L’ouvrage apporte des informations à la fois sur les exécuteurs et sur les refusants. Mais, le manque d’éléments concernant ces derniers crée parfois un déséquilibre entre la connaissance sur les exécuteurs et celle sur les refusants. Si les travaux de P. Breton permettent de lever un voile sur une figure peu étudiée, il aurait été intéressant de faire référence à d’autres figures comme celle du désobéissant (cf. par exemple, Pedretti M, La figure du désobéissant en politique, Paris, L’Harmattan, 2001 ou nos propres travaux de thèse [6]). De plus, même si l’auteur mobilise essentiellement des travaux portant sur les terrains qu’il étudie (sans toute fois nous dire clairement s’il a consulté des matériaux de première main), il aurait été intéressant de faire référence à quelques travaux de sociologie de la déviance qui auraient permis d’apporter des réponses aux motifs des passages à l’acte. Signalons, parmi l’ensemble des vertus de cet ouvrage, qu’un grand nombre de résultats exposés peuvent aisément se transposer dans d’autres contextes de domination (par exemple ceux de certaines entreprises) et qu’il donne envie de lire (ou de relire) un certain nombre d’ouvrages cités, mobilisés par l’auteur, ce qui n’est pas la moindre de ses qualités.

NOTES

[1Sociologue, Groupe de Recherche en Sciences Sociales

[2L’exclusion du groupe d’appartenance est évitée en demandant par anticipation une autre affectation ou en endossant l’étiquette de « chiffe molle », de « lâche », de « petite nature ». Ce sont donc des moyens auxquels les refusants peuvent recourir afin de ne pas faire « le sale boulot » sans pour autant être exclus du groupe.

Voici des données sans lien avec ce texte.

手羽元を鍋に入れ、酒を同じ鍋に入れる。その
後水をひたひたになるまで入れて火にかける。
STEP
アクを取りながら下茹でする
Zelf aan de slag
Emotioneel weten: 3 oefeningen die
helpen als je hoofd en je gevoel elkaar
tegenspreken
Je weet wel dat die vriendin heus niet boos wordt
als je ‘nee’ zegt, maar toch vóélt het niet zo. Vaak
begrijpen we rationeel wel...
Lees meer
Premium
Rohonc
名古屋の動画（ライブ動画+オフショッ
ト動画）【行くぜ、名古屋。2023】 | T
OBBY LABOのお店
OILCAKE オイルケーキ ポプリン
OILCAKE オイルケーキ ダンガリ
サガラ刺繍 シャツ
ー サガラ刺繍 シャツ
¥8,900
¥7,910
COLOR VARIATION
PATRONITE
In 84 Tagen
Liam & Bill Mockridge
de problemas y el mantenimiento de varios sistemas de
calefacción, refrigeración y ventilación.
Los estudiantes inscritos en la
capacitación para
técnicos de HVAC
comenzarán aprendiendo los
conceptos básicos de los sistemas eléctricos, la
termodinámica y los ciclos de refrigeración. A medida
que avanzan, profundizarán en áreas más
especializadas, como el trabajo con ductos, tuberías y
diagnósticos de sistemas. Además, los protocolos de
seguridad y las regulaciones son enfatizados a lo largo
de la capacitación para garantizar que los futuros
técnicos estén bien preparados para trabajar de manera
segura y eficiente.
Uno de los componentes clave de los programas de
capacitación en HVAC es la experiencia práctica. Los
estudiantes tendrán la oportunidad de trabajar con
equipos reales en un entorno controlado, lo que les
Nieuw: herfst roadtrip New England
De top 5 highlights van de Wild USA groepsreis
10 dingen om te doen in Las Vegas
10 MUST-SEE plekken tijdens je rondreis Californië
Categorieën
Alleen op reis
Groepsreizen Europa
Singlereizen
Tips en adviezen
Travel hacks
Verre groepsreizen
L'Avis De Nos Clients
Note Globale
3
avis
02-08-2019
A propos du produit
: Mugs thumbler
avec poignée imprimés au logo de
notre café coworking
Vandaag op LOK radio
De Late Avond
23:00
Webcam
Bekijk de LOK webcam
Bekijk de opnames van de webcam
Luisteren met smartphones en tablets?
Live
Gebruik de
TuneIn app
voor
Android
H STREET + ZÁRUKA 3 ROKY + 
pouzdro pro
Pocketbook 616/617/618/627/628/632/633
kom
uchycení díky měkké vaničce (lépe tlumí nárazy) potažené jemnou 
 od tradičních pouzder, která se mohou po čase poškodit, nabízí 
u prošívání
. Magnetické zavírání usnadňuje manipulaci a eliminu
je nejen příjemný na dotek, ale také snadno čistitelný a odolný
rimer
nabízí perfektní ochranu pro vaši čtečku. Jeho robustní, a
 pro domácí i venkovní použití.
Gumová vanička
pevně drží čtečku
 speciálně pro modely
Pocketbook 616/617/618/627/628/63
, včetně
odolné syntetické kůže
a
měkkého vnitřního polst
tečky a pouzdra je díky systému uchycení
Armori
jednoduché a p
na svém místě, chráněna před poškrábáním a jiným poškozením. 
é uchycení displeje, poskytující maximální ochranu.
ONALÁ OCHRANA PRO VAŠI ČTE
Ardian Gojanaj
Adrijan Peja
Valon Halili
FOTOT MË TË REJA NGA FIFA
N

[3Cf. par exemple, Browning C., Des hommes ordinaires. Le 101e bataillon de réserve de la police allemande et la solution finale en Pologne, Paris, Tallandier, 1992/2007.

[4Mayer A., La « solution finale » dans l’histoire, Paris, La Découverte, 1990.

[5Qui sont plus de l’ordre des moyens que de celui des finalités.

[6Cléach O, La désobéissance dans une organisation d’ordre, Thèse de sociologie, Université Paris-Dauphine, mai 2007.